Assim vivi o Livro do Desassossego, durante aqueles anos que foram uma vida inteira. Como não se trata de uma metáfora, parece que morri, ao terminar o trabalho, quando escrevi a introdução para o público leitor. Nela falei da minha identificação com o autor e com tantos momentos do livro (no sentido temporal e musical do termo). Ficamos tatuados mutuamente.

Pessoa, que já tinha uma pequena presença em hebraico, começou a crescer rapidamente, como aconteceu em tantos países, culturas e línguas. Textos por toda parte, traduções minhas e de outros, ecos na cultura e, até mesmo, um tradutor que representava o autor português como se ele tivesse simplesmente se retirado para suas tarefas, deixando o palco para a adulação, o espanto, o assombro, as inúmeras perguntas, para todo aquele império tão português que ele ergueu como se o resto não existisse.

Fernando Pessoa se transformou em ícone, em mercadoria, em meme, motivo da foto em frente ao A Brasileira, no Chiado lisboeta (café que evito religiosamente e, quando não é possível evitá-lo, passo com o olhar voltado para outro lado). Desde então, acumulei alguns quilômetros pessoanos, descobrindo mil e uma facetas de seu mundo, que já nos engloba, tendo mergulhado em tanta pesquisa, interpretação e texto encontrado.

Se entendemos o significado da expressão Deus sive natura (Deus ou Natureza), de Spinoza, em termos modernos, e afirmamos que “tudo é Deus”, o paralelo que diz respeito a Fernando Pessoa é que tudo é Pessoa, e Pessoa é tudo. Porque é. Se levarmos esse “tudo” com a seriedade que merece, não nos resta mais do que admitir que se trata de uma grande variedade – de heterônimos, de personagens, de estilos, línguas, atitudes, influências, motivações, motivos, contextos, bem como de qualidades. Nessa matéria viva, qualquer leitor, e mais ainda se for um tradutor de Pessoa, reconhece que tudo muda, que nada é como parecia, nem como era, nem como será. Portanto, ao somar 30 anos – o mesmo número de anos que Fernando Pessoa passou em Lisboa, entre seu retorno e sua morte –, o próprio Pessoa mudou.

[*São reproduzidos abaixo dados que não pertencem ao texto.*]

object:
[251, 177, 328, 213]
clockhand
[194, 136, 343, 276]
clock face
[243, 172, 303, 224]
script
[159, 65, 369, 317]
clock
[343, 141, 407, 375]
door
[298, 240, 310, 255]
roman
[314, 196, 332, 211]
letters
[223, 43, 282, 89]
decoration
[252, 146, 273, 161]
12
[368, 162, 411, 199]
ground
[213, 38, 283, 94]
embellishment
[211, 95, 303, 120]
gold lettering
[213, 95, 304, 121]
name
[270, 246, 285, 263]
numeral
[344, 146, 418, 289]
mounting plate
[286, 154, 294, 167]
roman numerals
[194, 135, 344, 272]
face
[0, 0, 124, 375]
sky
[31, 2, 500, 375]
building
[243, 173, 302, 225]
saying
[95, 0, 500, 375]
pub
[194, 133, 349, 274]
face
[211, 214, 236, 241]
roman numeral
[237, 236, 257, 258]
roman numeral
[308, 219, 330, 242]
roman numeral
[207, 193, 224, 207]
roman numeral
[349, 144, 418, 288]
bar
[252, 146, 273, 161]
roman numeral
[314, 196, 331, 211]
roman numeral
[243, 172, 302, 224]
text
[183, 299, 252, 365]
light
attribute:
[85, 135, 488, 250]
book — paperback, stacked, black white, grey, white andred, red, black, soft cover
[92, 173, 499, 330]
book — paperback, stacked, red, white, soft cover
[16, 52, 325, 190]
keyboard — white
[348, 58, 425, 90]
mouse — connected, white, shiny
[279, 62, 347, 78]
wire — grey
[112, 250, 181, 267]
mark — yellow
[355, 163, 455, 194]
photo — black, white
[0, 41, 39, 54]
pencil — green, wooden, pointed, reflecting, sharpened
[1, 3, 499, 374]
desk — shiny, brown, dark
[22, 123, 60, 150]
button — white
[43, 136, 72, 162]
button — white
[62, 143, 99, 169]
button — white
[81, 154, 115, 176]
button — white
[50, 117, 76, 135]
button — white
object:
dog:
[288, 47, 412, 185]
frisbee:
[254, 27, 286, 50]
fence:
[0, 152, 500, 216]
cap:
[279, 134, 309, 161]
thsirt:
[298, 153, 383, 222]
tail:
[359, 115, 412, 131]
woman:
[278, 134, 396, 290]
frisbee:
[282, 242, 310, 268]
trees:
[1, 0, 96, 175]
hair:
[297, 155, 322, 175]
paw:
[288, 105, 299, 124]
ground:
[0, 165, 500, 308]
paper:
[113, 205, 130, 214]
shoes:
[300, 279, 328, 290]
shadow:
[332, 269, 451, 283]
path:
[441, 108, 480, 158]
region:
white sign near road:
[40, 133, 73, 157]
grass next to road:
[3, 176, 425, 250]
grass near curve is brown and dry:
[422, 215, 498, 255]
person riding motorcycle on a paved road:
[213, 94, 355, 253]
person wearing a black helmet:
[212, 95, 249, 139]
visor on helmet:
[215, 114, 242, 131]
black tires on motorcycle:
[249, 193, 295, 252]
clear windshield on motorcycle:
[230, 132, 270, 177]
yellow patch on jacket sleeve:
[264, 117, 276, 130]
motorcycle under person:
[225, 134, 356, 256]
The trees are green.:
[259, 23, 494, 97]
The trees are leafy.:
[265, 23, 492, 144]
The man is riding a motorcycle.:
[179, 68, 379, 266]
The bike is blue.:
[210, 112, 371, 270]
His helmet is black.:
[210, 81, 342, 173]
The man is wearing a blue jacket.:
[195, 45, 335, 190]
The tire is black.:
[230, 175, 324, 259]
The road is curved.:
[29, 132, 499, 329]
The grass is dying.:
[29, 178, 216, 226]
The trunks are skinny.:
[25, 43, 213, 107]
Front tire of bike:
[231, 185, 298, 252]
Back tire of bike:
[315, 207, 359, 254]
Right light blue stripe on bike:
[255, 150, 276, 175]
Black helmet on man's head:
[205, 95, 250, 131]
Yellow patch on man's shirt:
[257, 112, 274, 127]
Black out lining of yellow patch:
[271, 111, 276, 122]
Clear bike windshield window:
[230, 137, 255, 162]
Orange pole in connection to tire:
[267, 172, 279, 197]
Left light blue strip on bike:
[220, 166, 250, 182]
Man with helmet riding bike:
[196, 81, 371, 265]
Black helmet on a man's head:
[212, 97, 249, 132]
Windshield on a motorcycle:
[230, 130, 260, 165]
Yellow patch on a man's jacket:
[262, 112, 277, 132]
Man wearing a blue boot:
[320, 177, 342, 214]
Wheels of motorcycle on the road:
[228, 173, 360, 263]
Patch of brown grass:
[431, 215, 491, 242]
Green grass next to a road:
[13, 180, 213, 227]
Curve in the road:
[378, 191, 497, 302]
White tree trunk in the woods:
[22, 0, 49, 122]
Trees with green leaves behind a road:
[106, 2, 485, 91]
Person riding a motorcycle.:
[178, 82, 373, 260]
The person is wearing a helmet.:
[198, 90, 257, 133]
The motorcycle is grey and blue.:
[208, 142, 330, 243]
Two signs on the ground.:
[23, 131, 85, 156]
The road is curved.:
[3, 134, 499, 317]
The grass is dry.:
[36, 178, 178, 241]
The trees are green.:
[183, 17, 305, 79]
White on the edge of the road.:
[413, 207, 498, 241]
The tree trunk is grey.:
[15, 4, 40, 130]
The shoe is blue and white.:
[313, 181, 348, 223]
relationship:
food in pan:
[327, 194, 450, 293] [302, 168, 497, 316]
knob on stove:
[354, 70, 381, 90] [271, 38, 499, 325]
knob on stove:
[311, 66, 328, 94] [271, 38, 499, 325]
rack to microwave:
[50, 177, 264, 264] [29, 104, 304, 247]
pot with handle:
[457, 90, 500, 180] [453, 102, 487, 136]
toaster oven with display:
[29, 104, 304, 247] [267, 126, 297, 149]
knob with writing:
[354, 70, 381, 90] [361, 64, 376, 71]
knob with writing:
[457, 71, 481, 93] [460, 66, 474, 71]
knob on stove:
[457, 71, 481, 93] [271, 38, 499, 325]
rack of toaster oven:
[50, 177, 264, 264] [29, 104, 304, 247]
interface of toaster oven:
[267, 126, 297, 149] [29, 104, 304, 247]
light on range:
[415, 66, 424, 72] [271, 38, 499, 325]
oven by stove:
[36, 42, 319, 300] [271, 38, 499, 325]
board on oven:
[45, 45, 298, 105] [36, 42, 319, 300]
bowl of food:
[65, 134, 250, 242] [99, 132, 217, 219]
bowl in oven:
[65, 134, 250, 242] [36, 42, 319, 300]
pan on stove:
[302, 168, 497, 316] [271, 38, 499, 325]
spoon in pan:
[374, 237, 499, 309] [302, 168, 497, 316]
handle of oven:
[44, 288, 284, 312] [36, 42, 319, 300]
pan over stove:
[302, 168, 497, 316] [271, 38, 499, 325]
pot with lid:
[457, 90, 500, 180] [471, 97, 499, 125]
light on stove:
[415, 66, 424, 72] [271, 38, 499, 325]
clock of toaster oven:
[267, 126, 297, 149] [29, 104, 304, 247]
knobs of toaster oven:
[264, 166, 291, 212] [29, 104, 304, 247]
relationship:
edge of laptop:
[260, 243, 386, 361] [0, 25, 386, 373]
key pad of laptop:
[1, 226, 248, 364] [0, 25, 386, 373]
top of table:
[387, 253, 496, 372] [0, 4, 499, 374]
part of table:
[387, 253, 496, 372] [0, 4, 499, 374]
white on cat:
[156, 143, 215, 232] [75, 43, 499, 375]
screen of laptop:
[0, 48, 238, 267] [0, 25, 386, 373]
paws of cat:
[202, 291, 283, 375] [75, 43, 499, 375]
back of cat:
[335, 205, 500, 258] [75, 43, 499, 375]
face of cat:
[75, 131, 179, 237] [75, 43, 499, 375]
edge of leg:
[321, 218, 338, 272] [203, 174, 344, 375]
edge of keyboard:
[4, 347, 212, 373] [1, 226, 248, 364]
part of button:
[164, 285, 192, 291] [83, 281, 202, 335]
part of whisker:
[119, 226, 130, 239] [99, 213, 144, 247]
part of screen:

Atualmente, estou imerso na tradução das suas cartas de amor a Ofélia Queiroz. Oscilo entre o texto e o contexto, esforçando-me por traduzir as cartas como se fossem a única coisa que Pessoa escreveu, como se ele não tivesse sido nada mais do que aquele indivíduo patético, assustado, cheio de humor, inteligente, infantil, arrogante e miserável, ao mesmo tempo, que nunca deixa de ser um homem que persegue o amor de uma mulher. Assim, creio eu, ele merece ser traduzido. É um direito conquistado, nestes 30 anos em que compartilhamos nossas vidas.

Seu grande Desassossego continua vendendo muito bem em hebraico, e não por ser a língua de uma cultura e uma realidade gravemente carentes de sossego. A editora continua ativa, provavelmente carregada de outras sacolas com outros livros. Por outro lado, mais de uma vez, me vem à mente que, agora, precisamente agora, melhor do que nunca, com todo o peso que já carregamos, é, seria, poderia ser o momento perfeito para traduzir o Livro do Desassossego. Já podemos, Fernando, já podemos, longe da agitação e da confusão, dando as costas àquela maldita estátua.